Mis à jour le 29.03.2022
À l’occasion de la parution de l’ouvrage collectif Biodiversité des écosystèmes intertropicaux – Connaissance, gestion durable et valorisation, ses coordinateurs reviennent sur les programmes scientifiques qui ont donné naissance à ce travail collaboratif et sur les différents enjeux qu’il recoupe. La parole est à Pierre Couteron, membre du conseil scientifique et pédagogique du programme Sud Expert Plantes Développement Durable (SEP2D), Stéphanie Ardila-Chauvet, secrétaire exécutive du programme et Jean-Pierre Profizi, chargé de la mobilisation des acteurs et du plaidoyer pour la biodiversité.
Dans quel contexte le programme Sud Expert Plantes Développement Durable (SEP2D), qui a donné naissance à cet ouvrage, s’inscrit-il ?
Le programme SEP2D, mené de 2015 à 2021, a succédé au programme Sud Expert Plantes (SEP), qui s’est lui déroulé de 2006 à 2012. Ceux-ci sont nés du constat qu’il y avait un très large déficit de connaissances et de communication sur la biodiversité végétale dans les pays du Sud, en particulier en Afrique.
Ceci s’explique, entre autres, par le sous-investissement scientifique dans cette partie du monde comparé à d’autres continents. Ces recherches commencent toutefois à reprendre de l’importance mais les scientifiques locaux restent souvent isolés. Il y a également très peu de partenariat entre pays. Une difficulté supplémentaire est que, les instances politiques et les financeurs du développement (Banque Mondiale, UE, opérateurs privés ou publics…) promeuvent des actions à grande échelle, alors qu’en matière de biodiversité végétale, les actions doivent plutôt s’adapter à des réalité (naturelles et humaines) plutôt locales. SEP puis SEP2D ont ainsi été créés pour accompagner les communautés scientifiques travaillant sur la biodiversité végétale dans les pays du Sud, notamment en finançant des projets de recherche renforçant l’acquisition et le partage des connaissances. Il s’est agi aussi d’appuyer des initiatives de partenariats public-privé, voire même partenariat recherche-organismes opérationnels, afin de valoriser cette biodiversité, ou encore de soutenir l’implication des scientifiques dans leurs activités de conseil auprès des instances nationales ou internationales.
Comment avez-vous conçu cet ouvrage et quels sont les grands thèmes abordés ?
Cet ouvrage est pensé comme une mosaïque : les pièces du puzzle qui la constituent nous permettent d’explorer différents pans des recherches menées en biodiversité végétale au travers d’exemples de projets conduits principalement par des équipes de chercheurs du Sud. Pour documenter la diversité des écosystèmes locaux, nous sommes partis à la découverte des connaissances tirées des utilisations populaires au travers de projets qui se sont par exemple intéressés aux plantes forestières commercialisées dans les marchés urbains de la Guinée forestière ou à la culture du palmier rônier dans l’ouest du Burkina Faso. Nous abordons le rôle des collections botaniques en voyageant des collections de bambous du Vietnam jusqu’au Centre national de la floristique de Côte d’Ivoire, entre autres.

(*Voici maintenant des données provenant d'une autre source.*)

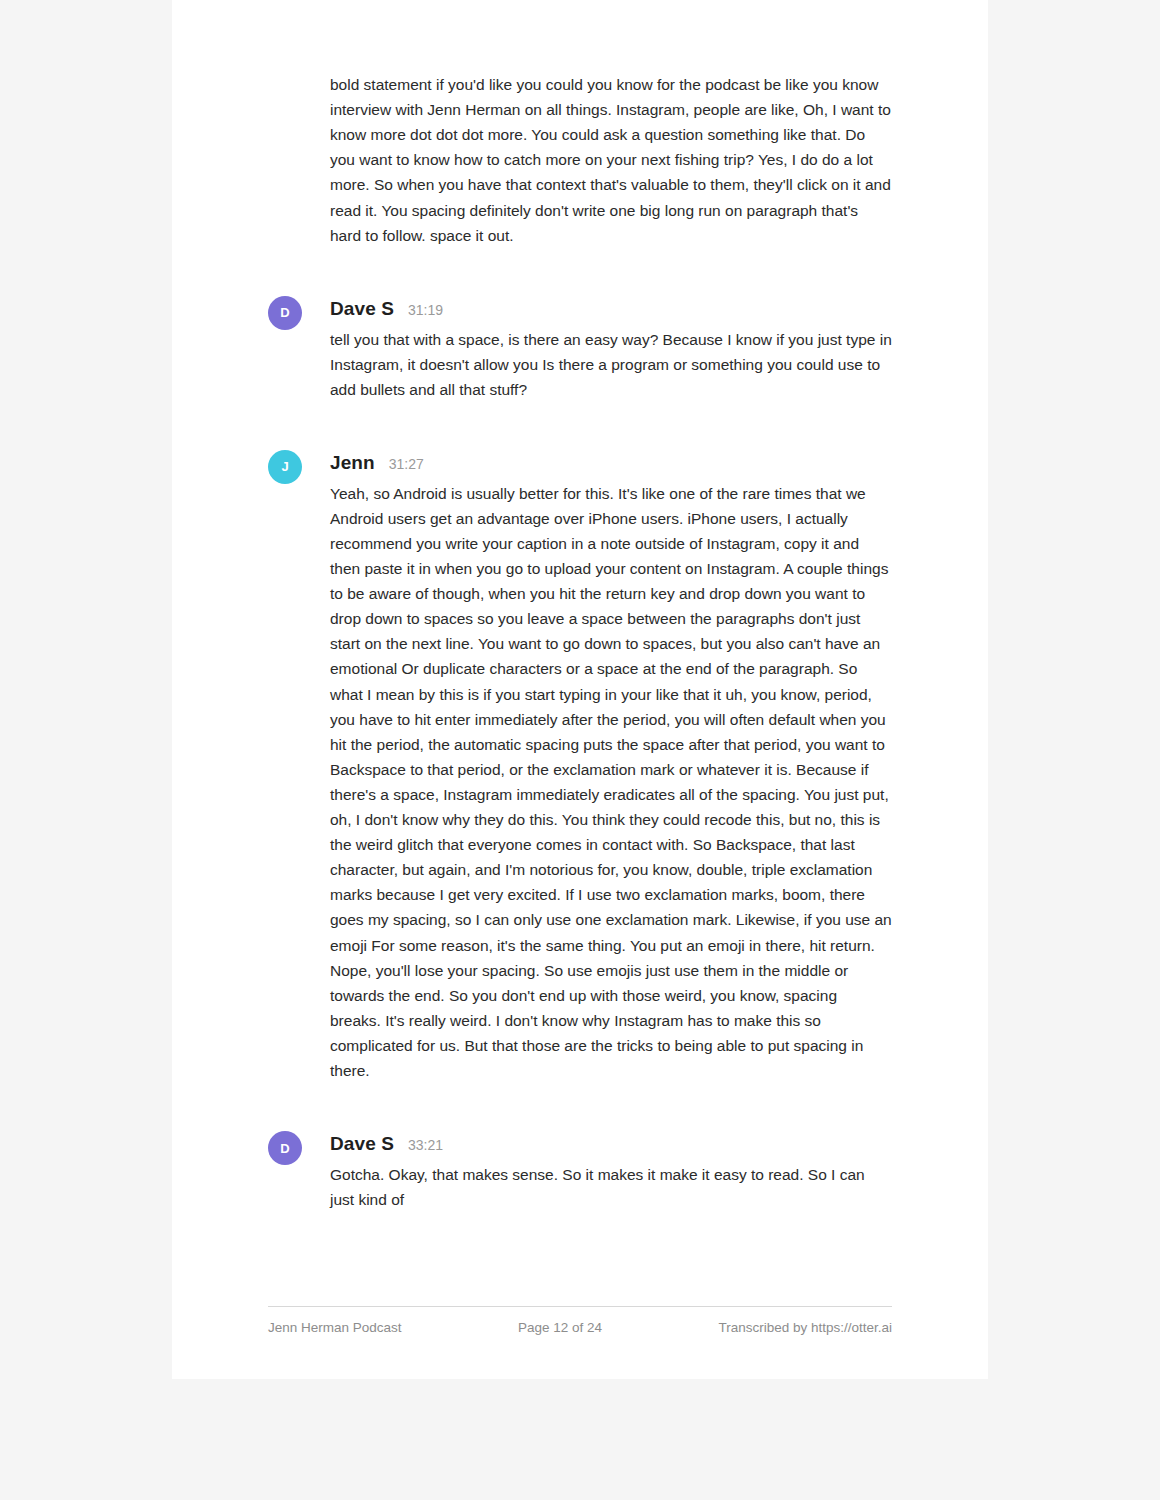bold statement if you'd like you could you know for the podcast be like you know interview with Jenn Herman on all things. Instagram, people are like, Oh, I want to know more dot dot dot more. You could ask a question something like that. Do you want to know how to catch more on your next fishing trip? Yes, I do do a lot more. So when you have that context that's valuable to them, they'll click on it and read it. You spacing definitely don't write one big long run on paragraph that's hard to follow. space it out.
D
Dave S 31:19
tell you that with a space, is there an easy way? Because I know if you just type in Instagram, it doesn't allow you Is there a program or something you could use to add bullets and all that stuff?
J
Jenn 31:27
Yeah, so Android is usually better for this. It's like one of the rare times that we Android users get an advantage over iPhone users. iPhone users, I actually recommend you write your caption in a note outside of Instagram, copy it and then paste it in when you go to upload your content on Instagram. A couple things to be aware of though, when you hit the return key and drop down you want to drop down to spaces so you leave a space between the paragraphs don't just start on the next line. You want to go down to spaces, but you also can't have an emotional Or duplicate characters or a space at the end of the paragraph. So what I mean by this is if you start typing in your like that it uh, you know, period, you have to hit enter immediately after the period, you will often default when you hit the period, the automatic spacing puts the space after that period, you want to Backspace to that period, or the exclamation mark or whatever it is. Because if there's a space, Instagram immediately eradicates all of the spacing. You just put, oh, I don't know why they do this. You think they could recode this, but no, this is the weird glitch that everyone comes in contact with. So Backspace, that last character, but again, and I'm notorious for, you know, double, triple exclamation marks because I get very excited. If I use two exclamation marks, boom, there goes my spacing, so I can only use one exclamation mark. Likewise, if you use an emoji For some reason, it's the same thing. You put an emoji in there, hit return. Nope, you'll lose your spacing. So use emojis just use them in the middle or towards the end. So you don't end up with those weird, you know, spacing breaks. It's really weird. I don't know why Instagram has to make this so complicated for us. But that those are the tricks to being able to put spacing in there.
D
Dave S 33:21
Gotcha. Okay, that makes sense. So it makes it make it easy to read. So I can just kind of
Jenn Herman Podcast Page 12 of 24 Transcribed by https://otter.ai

Dans une partie consacrée à la valorisation de la biodiversité, nous nous attardons sur les plantes alimentaires et médicinales, par exemple celles utilisées dans la gestion des maladies hépatiques par les tradipraticiens burkinabés. Nous donnons aussi une place à part aux champignons forestiers, avec des exemples de consommation en Côte d’Ivoire et en République démocratique du Congo. D’autres usages sont aussi abordés, comme l’utilisation de certaines espèces d’arbres dans la fabrication de mortiers et pillons béninois ou l’extraction d’huiles de différentes espèces de Millettia, une plante endémique de Madagascar.
Nous nous intéressons aussi bien évidemment à la gestion durable de ces ressources végétales, via l’histoire de la domestication du karité au Bénin, des caféiers Robusta endémiques de Guinée ou encore la dynamique d’une méga-mangrove malgache. Dans un contexte où ces espèces sont mises à mal par le changement climatique et la destruction anthropique des milieux naturels, nous nous sommes aussi intéressés à la restauration des écosystèmes après leur dégradation. Nous explorons enfin divers exemples de gouvernance environnementale.
Vous insistez également sur la nécessité de l’implication citoyenne et de l’ensemble des acteurs dans la gestion de cette biodiversité végétale. Pourquoi ?
Un des points importants de cet ouvrage est la valorisation des ressources végétales. Dans le Haut-Sassandra, en Côte d’Ivoire, les chercheurs décrivent la reconstitution de la végétation dans des parcelles cultivées, dépendant de la participation des communautés locales.
Au Niger, un autre projet s’est intéressé au développement de la production de dattes tout en formant la population locale. Ces dernières sont en effet essentielles à la valorisation de la biodiversité : celle-ci ne peut se faire dans de bonnes conditions que si elle est comprise et prise en charge par les communautés locales, afin d’appliquer des pratiques responsables en matière de consommation, gestion ou commercialisation des ressources, tout en protégeant durablement les écosystèmes qui les abritent.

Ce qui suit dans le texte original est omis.